O desembargador do Tribunal de Justiça, Antonio Carlos Malheiros, defende uma reflexão mais aprofundada sobre a proposta de descriminalização das drogas no Brasil, mas considera que a ideia “pode ser interessante”. A afirmação foi feita em palestra na Câmara Municipal, na noite de quarta-feira, 11 de julho, com o tema “Legislação sobre as Drogas e Soluções”.
De acordo com ele, a descriminalização teria que ser feita “com razoabilidade”. O magistrado, no entanto, é contrário a punição aos usuários. “O usuário é um doente que não tem que ser punido; ele tem que receber tratamento controlado porque o problema dele é de saúde pública”, sentencia.
Para Malheiros, a maior urgência é combater os grandes traficantes de drogas.

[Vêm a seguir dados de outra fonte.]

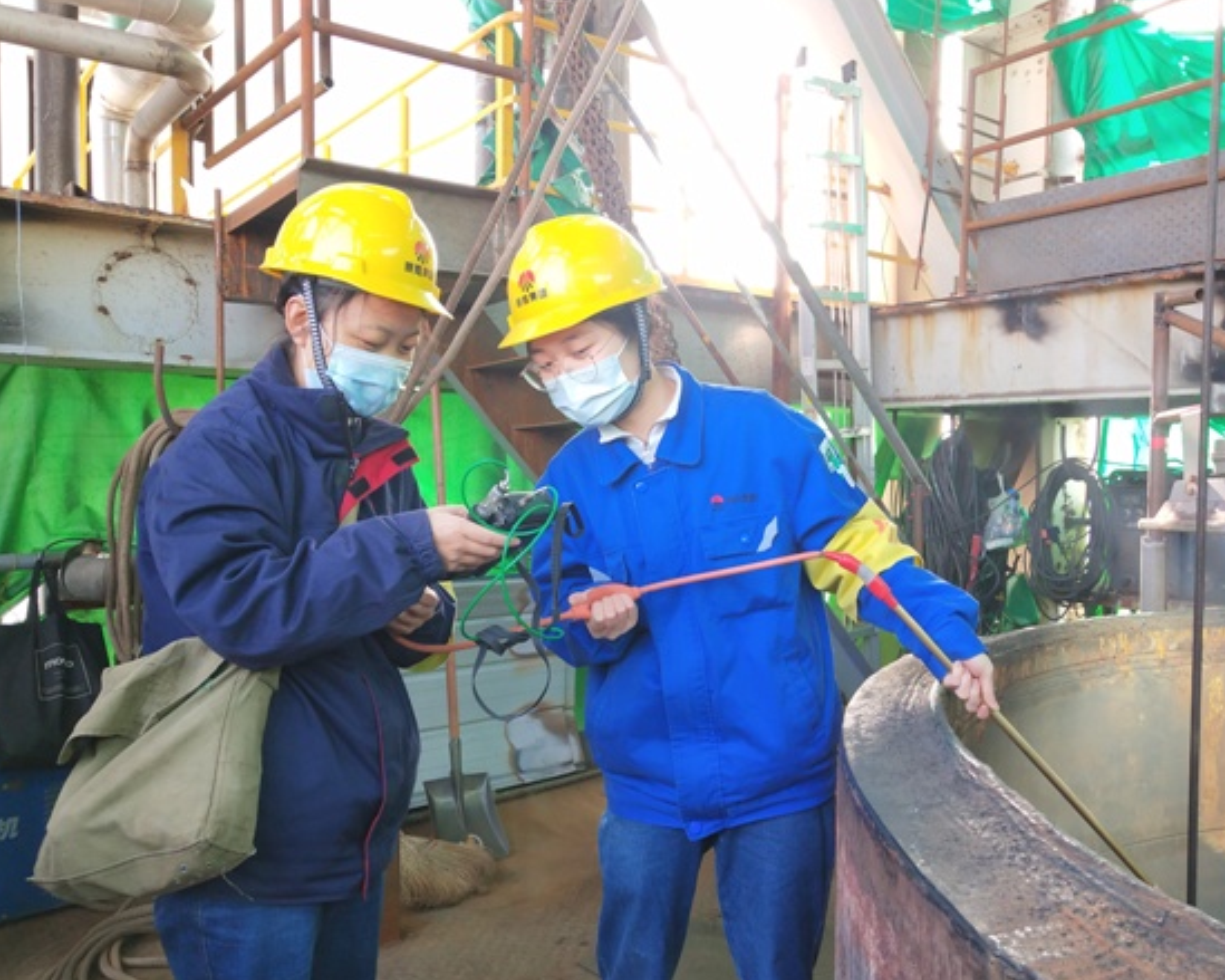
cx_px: 607
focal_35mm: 32
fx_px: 1160
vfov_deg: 45.8
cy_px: 496
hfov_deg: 55.7
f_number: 1.8
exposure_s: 1/100
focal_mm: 3.95
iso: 131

Para isso, propõe a presença ostensiva das Forças Armadas nas fronteiras “para cortar a fonte de entrada da matéria prima”. Segundo ele, “não adianta prendermos apenas os ‘Zezinhos’ enquanto o grande traficante fuma charuto Havana em apartamentos de luxo”.

Poder paralelo

O combate ao tráfico, na opinião do desembargador, tem que ser feito com inteligência e mobilizar toda a sociedade. “Não há fórmula pronta. Tem que haver união entre todos nós, mas depende, basicamente, de vontade política”, prega. Malheiros critica a omissão do Estado “que abandonou a sociedade” e permitiu ao crime organizado, sobretudo, o tráfico, transformar-se em “poder paralelo”.
Como membro da magistratura e presidente da Comissão de Justiça e Paz de São Paulo, ele conhece a realidade das ruas e fez uma série de relatos de situações dramáticas de usuários de crack de todas as idades e classes sociais, inclusive crianças de 5 anos e até um professor de Direito que encontrou na antiga ‘Cracolândia’, em São Paulo.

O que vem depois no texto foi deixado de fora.